=== Description of the task ===
Switch every occurrence of "LSTM" in the records below to "GRU" and write the records out again with nothing else changed. Leave the pictures out of your answer.

==== Supplied records ====

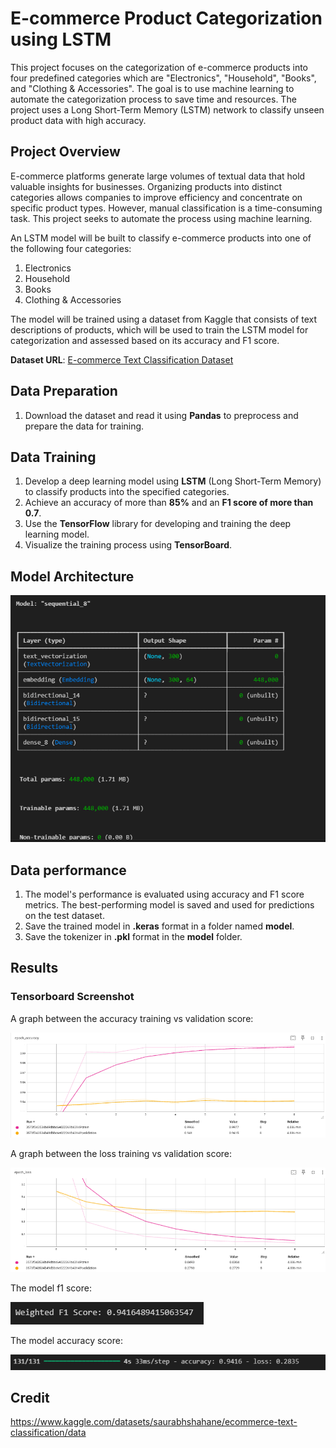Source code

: # **E-commerce Product Categorization using LSTM**
This project focuses on the categorization of e-commerce products into four predefined categories which are "Electronics", "Household", "Books", and "Clothing & Accessories". The goal is to use machine learning to automate the categorization process to save time and resources. The project uses a Long Short-Term Memory (LSTM) network to classify unseen product data with high accuracy.

## Project Overview
E-commerce platforms generate large volumes of textual data that hold valuable insights for businesses. Organizing products into distinct categories allows companies to improve efficiency and concentrate on specific product types. However, manual classification is a time-consuming task. This project seeks to automate the process using machine learning.

An LSTM model will be built to classify e-commerce products into one of the following four categories:

1. Electronics
2. Household
3. Books
4. Clothing & Accessories

The model will be trained using a dataset from Kaggle that consists of text descriptions of products, which will be used to train the LSTM model for categorization and assessed based on its accuracy and F1 score.

**Dataset URL**: [E-commerce Text Classification Dataset](https://www.kaggle.com/datasets/saurabhshahane/ecommerce-text-classification/data)

## Data Preparation
1. Download the dataset and read it using **Pandas** to preprocess and prepare the data for training.

## Data Training
1. Develop a deep learning model using **LSTM** (Long Short-Term Memory) to classify products into the specified categories.
2. Achieve an accuracy of more than **85%** and an **F1 score of more than 0.7**.
3. Use the **TensorFlow** library for developing and training the deep learning model.
4. Visualize the training process using **TensorBoard**.

## Model Architecture
![alt text](img/model_architecture.png)

## Data performance
1. The model's performance is evaluated using accuracy and F1 score metrics. The best-performing model is saved and used for predictions on the test dataset.
2. Save the trained model in **.keras** format in a folder named **model**.
3. Save the tokenizer in **.pkl** format in the **model** folder.

## Results

### Tensorboard Screenshot

A graph between the accuracy training vs validation score:

![alt text](img/accuracy_graph.png)

A graph between the loss training vs validation score:

![alt text](img/lossgraph.png)

The model f1 score:

![alt text](img/weightedf1score.png)

The model accuracy score:

![alt text](img/accuracy.png)

## Credit
https://www.kaggle.com/datasets/saurabhshahane/ecommerce-text-classification/data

====

=== Task solution ===
Source code

: # **E-commerce Product Categorization using GRU**
This project focuses on the categorization of e-commerce products into four predefined categories which are "Electronics", "Household", "Books", and "Clothing & Accessories". The goal is to use machine learning to automate the categorization process to save time and resources. The project uses a Long Short-Term Memory (GRU) network to classify unseen product data with high accuracy.

## Project Overview
E-commerce platforms generate large volumes of textual data that hold valuable insights for businesses. Organizing products into distinct categories allows companies to improve efficiency and concentrate on specific product types. However, manual classification is a time-consuming task. This project seeks to automate the process using machine learning.

An GRU model will be built to classify e-commerce products into one of the following four categories:

1. Electronics
2. Household
3. Books
4. Clothing & Accessories

The model will be trained using a dataset from Kaggle that consists of text descriptions of products, which will be used to train the GRU model for categorization and assessed based on its accuracy and F1 score.

**Dataset URL**: [E-commerce Text Classification Dataset](https://www.kaggle.com/datasets/saurabhshahane/ecommerce-text-classification/data)

## Data Preparation
1. Download the dataset and read it using **Pandas** to preprocess and prepare the data for training.

## Data Training
1. Develop a deep learning model using **GRU** (Long Short-Term Memory) to classify products into the specified categories.
2. Achieve an accuracy of more than **85%** and an **F1 score of more than 0.7**.
3. Use the **TensorFlow** library for developing and training the deep learning model.
4. Visualize the training process using **TensorBoard**.

## Model Architecture
![alt text](img/model_architecture.png)

## Data performance
1. The model's performance is evaluated using accuracy and F1 score metrics. The best-performing model is saved and used for predictions on the test dataset.
2. Save the trained model in **.keras** format in a folder named **model**.
3. Save the tokenizer in **.pkl** format in the **model** folder.

## Results

### Tensorboard Screenshot

A graph between the accuracy training vs validation score:

![alt text](img/accuracy_graph.png)

A graph between the loss training vs validation score:

![alt text](img/lossgraph.png)

The model f1 score:

![alt text](img/weightedf1score.png)

The model accuracy score:

![alt text](img/accuracy.png)

## Credit
https://www.kaggle.com/datasets/saurabhshahane/ecommerce-text-classification/data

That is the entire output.